Since KJoF Truckshop published the aforementioned post, it has travelled far. At the time of publication, it has been shared 400 times.
As 28-year-old shop owner Marco Kjærsgaard explained in the post, the driver who he sent back that morning was very disappointed, but admitted “I really respect your decision to help Danish truckers”.
In Kjærsgaard’s opinion, the rules of working with his company are clear: KJoF Truckshop only does business with suppliers who can guarantee loads are transported by a Danish haulage company in Denmark-registered lorries driven by Danish drivers.
Therefore, when a truck with a foreign registration plate and a foreign driver parked in front of the KJoF warehouse on Monday morning, Kjærgaard insisted that the driver had to take the goods back to the Netherlands, where they originated. He also maintained that the supplier had to pay the extra cost of the return as the transportation was not carried out according to their contract.
In an interview with Lastbil Magasinet, Kjærgaard sought to defend himself by saying that if costs 1200 kroner to get a pallet from the Netherlands to Denmark on a Danish truck with a Danish driver, and at the same time it only costs 400 kroner if it is delivered by an Eastern European HGV with a foreign driver, and the fuel and fleet costs are pretty much the same in Europe, the difference must be the driver’s salary.
Therefore, Kjærgaard justifies his strict policy on the basis that he believes transport companies should not exploit Eastern European drivers.
“It is great that there is so much support.

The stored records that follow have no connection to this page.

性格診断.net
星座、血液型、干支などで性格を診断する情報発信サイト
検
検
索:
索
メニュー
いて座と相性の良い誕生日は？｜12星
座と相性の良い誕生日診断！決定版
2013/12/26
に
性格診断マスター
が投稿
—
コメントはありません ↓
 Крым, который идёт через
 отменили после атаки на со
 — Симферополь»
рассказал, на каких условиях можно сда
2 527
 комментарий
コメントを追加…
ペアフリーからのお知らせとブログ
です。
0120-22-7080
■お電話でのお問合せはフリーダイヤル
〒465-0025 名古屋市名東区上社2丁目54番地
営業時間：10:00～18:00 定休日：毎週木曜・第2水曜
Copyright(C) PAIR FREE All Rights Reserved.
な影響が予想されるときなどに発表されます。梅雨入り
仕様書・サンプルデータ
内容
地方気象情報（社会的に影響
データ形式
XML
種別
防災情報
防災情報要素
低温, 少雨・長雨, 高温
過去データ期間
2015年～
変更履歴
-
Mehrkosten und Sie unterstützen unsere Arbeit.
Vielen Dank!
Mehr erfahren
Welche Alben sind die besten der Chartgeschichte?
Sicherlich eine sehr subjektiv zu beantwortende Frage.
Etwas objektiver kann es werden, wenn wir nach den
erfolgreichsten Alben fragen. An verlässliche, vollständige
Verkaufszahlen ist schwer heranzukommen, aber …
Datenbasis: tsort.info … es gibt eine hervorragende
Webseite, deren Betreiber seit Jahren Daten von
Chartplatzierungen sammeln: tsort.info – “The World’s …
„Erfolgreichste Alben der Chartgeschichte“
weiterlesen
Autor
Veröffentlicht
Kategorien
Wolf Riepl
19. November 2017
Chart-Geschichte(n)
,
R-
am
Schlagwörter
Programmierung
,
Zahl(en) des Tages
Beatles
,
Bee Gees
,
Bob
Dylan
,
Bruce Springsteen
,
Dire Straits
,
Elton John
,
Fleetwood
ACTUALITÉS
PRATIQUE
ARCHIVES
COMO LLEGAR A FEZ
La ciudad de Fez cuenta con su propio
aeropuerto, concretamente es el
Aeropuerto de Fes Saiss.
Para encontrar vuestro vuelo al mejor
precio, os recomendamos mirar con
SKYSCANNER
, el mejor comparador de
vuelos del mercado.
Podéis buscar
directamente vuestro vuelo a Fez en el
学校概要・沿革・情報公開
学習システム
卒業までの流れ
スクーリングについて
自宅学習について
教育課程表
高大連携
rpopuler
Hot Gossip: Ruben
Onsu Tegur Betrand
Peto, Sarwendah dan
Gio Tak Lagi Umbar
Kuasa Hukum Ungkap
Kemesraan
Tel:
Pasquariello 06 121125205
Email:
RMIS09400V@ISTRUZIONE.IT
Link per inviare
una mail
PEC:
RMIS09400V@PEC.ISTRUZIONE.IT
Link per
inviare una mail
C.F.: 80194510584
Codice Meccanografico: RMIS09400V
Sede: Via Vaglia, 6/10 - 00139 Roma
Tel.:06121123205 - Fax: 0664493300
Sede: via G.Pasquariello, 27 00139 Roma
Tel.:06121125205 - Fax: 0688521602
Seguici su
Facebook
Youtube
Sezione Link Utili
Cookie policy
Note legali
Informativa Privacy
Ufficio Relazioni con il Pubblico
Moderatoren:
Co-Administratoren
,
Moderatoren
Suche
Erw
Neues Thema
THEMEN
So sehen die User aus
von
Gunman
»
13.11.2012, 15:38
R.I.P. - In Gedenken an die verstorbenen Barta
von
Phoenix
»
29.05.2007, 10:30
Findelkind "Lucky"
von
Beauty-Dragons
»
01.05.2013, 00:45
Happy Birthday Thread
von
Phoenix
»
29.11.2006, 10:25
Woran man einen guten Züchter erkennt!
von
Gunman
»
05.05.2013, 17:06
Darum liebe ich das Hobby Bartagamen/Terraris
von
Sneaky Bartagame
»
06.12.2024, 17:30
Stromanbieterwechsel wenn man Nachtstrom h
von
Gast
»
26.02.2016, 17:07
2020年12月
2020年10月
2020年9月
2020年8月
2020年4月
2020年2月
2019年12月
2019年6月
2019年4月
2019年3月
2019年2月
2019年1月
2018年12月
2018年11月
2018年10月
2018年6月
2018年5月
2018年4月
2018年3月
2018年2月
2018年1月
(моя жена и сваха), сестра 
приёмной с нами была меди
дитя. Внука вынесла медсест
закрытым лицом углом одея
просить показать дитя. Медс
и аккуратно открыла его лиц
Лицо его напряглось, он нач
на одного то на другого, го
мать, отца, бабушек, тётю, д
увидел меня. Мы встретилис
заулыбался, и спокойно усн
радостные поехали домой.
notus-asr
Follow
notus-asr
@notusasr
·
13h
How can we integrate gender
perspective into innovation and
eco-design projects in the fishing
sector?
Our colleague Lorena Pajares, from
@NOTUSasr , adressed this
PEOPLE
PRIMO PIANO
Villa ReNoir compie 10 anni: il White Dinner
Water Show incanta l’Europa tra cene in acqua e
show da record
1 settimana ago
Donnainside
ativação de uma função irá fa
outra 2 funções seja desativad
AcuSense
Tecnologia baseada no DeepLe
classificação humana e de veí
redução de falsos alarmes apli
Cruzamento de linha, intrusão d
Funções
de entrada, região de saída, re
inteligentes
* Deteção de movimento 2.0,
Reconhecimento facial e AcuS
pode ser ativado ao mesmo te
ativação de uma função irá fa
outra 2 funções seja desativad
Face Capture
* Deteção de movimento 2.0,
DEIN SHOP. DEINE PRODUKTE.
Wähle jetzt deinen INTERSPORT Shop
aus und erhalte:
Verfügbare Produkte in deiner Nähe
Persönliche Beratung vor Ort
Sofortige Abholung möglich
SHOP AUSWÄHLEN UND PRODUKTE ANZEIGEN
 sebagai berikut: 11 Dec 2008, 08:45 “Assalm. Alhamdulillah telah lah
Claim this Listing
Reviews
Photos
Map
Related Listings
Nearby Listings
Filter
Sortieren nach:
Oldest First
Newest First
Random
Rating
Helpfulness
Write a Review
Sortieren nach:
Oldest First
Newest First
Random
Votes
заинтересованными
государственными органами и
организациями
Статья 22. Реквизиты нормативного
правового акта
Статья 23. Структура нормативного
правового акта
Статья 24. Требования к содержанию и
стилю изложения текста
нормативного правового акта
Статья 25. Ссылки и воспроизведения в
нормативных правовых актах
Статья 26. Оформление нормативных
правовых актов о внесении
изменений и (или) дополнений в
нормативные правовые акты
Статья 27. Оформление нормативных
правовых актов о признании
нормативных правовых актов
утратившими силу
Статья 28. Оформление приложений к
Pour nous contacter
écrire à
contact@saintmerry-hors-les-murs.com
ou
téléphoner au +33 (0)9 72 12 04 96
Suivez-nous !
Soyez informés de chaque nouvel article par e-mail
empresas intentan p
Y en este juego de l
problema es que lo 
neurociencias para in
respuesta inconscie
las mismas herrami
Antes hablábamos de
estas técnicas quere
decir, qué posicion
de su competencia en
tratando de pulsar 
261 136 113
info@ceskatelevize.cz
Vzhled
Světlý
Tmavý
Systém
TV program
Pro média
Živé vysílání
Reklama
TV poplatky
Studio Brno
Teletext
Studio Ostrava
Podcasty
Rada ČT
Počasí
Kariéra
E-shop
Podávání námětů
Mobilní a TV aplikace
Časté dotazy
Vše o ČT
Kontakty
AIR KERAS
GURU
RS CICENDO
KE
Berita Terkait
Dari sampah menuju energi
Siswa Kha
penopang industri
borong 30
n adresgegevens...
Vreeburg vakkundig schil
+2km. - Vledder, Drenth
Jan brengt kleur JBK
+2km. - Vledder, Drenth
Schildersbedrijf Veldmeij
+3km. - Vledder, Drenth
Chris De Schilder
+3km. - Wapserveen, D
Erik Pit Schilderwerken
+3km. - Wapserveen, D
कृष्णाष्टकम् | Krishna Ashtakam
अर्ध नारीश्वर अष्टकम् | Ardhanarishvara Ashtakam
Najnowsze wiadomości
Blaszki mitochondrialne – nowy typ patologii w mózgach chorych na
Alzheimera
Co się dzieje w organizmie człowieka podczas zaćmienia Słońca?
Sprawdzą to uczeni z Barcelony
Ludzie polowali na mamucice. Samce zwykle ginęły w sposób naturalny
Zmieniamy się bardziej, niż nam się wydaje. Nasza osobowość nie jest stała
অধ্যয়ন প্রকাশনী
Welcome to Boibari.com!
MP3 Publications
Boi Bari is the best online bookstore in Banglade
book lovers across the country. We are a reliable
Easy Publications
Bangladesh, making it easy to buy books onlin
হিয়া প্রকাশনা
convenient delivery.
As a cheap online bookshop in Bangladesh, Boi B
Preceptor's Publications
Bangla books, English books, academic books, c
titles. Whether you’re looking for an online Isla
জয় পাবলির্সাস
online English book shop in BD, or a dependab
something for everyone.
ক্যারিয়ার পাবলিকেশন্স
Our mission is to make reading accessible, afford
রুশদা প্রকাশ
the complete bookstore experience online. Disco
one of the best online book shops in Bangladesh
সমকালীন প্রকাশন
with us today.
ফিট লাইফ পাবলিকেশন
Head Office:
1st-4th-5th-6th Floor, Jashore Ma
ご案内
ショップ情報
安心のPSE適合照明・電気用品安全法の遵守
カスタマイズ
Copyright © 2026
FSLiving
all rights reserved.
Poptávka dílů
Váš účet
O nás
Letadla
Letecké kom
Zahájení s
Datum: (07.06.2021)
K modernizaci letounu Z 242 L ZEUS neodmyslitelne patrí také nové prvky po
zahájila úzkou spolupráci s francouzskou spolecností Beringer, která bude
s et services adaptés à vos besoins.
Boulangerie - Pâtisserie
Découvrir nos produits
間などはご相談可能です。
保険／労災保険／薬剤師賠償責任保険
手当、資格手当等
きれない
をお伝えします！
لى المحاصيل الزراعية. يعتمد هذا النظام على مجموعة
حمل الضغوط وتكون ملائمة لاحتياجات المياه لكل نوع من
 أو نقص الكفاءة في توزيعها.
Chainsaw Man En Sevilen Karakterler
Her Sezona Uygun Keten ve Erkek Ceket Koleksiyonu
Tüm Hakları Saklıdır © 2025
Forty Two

I have received private messages from drivers, large Danish hauliers and employees at large forwarding companies who think it is cool that we make demands on our suppliers about Danish hauliers, Danish drivers and Danish cars,” Marco Kjærsgaard told Lastbil Magasinet.
In the comments section underneath Monday’s post, social media users largely praised the shop owner for his policy, with a number also scolding those who did not agree.
On the other hand, some people think the story is disgraceful and that Kjærgaard is openly discriminating against foreign drivers:
“Nice! Really nice! I have lived in Denmark for 23 years, driving for a Danish carrier and getting a Danish salary. I have my own house and pay taxes in Denmark. But I’m not allowed to unload at your place because I have a Dutch passport? It is discrimination,” says one of those commenting under the post.
Others queried what would happen to the economy if every business were to adopt a similar attitude. There were also concerns that the policy could result in added CO2 emissions. Moreover, another comment suggested Kjærgaard was a hypocrite due to the fact his business purchases foreign components:
“There’s something I don’t completely understand…. You only want to use Danish hauliers, Danish drivers, Danish lorries, but you don’t want to buy goods in Denmark because they are expensive… So it’s ok to buy it cheaper abroad.”
Kjærgaard hasn’t answered those questions. What is known, however, is that his truck shop accepts customers’ money from anywhere in the world, as is stated on the company’s website.